Minha primeira Copa do Mundo

7 de maio de 2018


Está chegando mais uma copa do mundo de futebol. Eu as vejo desde 1970, quando era Jules Rimet; quando lá na minha pequena Cosmorama aparelhos de televisão eram raridades. Mas, o seo Matiel tinha uma loja que vendia móveis e tevês. Ficava numa esquina bem comercial. A loja dele, a venda do Arlindão, o armazém do seo Domingos Pires e o hotel da minha madrinha, dona Cida, esposa do seu Eugênio.

Naquele meio de ano, eu estava morando com minha avó paterna, entre as casas do Tina e do Cuca, filho do Elpídio. Meu pai estava em São Paulo, trabalhando na construção do cemitério de Perus, e minha mãe estava na casa dos meus avós maternos, em Estrela D’Oeste, na Fazenda Santa Ana, bem na entrada da cidade, numa colônia de casas amarelas, com muito verde nos quintais.

Seo Matiel abriu as portas para todo mundo ver os jogos. Eu me sentei no assoalho de cimento bem na primeira fila, com o pé direito todo besuntado de pomada. Havia queimado o pé de manhã, jogando bola no terreirão da máquina de arroz do seo Hermínio Féboli. Estávamos todos eufóricos por causa da enorme propaganda sobre a copa. Era a época do “Pra frente, Brasil… salve a seleção”.

Tchecoslovákia… era assim mesmo, com k. Tinha sido vice-campeã no Chile. Vinha com uma boa fama e um grande goleiro, Viktor. Também com K. O frio na barriga passou logo. Metemos quatro gols. Petrás, deles, abriu o placar. Mas aí vieram Rivelino, Pelé e Jairzinho, este estava  inspiradíssimo e marcou dois. Os tchecos e eslováquios perderam todas.

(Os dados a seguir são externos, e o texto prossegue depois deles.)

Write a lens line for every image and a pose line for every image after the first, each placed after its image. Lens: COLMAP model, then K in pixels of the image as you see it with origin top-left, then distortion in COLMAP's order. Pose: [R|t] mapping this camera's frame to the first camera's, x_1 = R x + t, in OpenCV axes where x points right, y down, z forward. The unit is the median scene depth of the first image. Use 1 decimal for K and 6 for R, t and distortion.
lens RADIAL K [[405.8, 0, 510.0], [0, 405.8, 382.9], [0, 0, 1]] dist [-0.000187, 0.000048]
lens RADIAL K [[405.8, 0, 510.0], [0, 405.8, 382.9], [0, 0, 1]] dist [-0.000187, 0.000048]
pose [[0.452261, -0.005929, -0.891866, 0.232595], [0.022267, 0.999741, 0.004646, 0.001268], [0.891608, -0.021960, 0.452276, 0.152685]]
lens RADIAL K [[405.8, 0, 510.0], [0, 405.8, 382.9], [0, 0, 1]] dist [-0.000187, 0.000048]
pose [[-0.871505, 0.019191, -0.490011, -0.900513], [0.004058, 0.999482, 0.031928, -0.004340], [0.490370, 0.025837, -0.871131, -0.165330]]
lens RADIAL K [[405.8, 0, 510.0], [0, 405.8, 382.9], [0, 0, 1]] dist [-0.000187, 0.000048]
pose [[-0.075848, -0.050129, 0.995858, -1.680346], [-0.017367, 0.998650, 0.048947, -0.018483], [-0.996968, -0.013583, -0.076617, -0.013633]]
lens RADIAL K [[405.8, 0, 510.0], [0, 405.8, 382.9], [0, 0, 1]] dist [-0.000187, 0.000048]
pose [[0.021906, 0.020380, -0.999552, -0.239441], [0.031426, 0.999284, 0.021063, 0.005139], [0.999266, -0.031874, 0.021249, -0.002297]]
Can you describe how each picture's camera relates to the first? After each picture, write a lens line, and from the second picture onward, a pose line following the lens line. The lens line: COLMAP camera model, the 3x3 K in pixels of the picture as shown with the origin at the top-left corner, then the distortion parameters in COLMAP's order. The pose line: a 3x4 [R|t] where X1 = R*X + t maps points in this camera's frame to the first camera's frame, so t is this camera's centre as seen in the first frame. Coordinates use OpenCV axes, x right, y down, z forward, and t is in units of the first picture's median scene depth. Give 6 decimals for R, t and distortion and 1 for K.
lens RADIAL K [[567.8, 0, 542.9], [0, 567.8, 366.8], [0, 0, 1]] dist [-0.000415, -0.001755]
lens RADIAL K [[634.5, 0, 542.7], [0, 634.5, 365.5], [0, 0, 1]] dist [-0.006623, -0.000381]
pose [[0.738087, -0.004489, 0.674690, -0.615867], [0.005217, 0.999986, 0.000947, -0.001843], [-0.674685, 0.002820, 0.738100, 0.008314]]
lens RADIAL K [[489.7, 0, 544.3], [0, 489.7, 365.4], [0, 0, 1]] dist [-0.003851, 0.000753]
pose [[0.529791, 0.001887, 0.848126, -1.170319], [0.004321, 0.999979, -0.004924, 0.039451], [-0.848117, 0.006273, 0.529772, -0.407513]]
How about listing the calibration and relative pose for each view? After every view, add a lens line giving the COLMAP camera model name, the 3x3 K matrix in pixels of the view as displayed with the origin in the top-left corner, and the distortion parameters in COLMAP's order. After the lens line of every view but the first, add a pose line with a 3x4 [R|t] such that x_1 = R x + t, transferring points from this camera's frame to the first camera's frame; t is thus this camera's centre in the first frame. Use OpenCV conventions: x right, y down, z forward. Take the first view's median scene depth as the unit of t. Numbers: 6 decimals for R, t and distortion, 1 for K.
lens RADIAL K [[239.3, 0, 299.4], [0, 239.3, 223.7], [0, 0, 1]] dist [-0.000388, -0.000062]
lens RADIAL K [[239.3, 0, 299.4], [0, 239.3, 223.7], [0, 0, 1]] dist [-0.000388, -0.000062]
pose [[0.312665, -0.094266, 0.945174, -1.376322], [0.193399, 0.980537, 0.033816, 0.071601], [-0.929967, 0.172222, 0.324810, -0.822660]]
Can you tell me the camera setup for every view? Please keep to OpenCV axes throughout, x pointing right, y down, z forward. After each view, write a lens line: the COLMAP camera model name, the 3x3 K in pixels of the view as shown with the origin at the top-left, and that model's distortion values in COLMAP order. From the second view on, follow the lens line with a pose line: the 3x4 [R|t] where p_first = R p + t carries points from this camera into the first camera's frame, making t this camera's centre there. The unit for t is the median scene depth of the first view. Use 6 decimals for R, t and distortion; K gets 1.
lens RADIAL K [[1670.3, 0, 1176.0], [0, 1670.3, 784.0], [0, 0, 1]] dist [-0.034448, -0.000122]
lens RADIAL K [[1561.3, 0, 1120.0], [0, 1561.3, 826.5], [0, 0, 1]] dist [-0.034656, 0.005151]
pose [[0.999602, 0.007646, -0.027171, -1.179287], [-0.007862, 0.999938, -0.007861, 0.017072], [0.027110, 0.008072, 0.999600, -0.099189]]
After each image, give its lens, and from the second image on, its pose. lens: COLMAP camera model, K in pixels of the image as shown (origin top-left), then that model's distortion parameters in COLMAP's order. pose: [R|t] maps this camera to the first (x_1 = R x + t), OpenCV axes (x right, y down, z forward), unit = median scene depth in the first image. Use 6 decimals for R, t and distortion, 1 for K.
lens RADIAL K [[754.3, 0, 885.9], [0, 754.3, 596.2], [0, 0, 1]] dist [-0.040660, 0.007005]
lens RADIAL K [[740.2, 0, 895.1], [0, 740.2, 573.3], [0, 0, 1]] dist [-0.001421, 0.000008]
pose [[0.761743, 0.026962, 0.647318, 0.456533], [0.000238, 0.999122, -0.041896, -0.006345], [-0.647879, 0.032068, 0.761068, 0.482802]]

O resto todo mundo sabe. Quando a copa terminou meu pé já tinha sarado. Meu pai já tinha voltado de São Paulo mais assustado que barata em galinheiro (um dia eu conto porque). Voltamos a morar em Cosmorama e logo depois nasceu minha irmã caçula, Lenita, por causa da jornalista Tia Lenita (a Figueiredo). Minha mãe amava este nome. Eu acrescentei Margarete por causa da Princesa Margareth, da Inglaterra.

Os campeões voltaram. Foram recebidos pelo Sr. Presidente Emílio Garrastazu Médici, ganharam Fuscas do Paulo Maluf e nós, bom… nós continuamos pobres, com salário congelados e poder de compra cada vez menor ano a ano. Militares e empresários, abençoados pelo regime, fizeram um pacto: o governo investia nas empresas para que elas crescessem e ficassem fortes, por meio de salários baixos, para depois, então, “repartir o bolo com os trabalhadores”.

Os empresários “esqueceram” de repartir o bolo com os pobres, preferiram repartir entre eles. Era o Brasil do ame-o ou deixe-o.

E tem gente que sente saudade deles!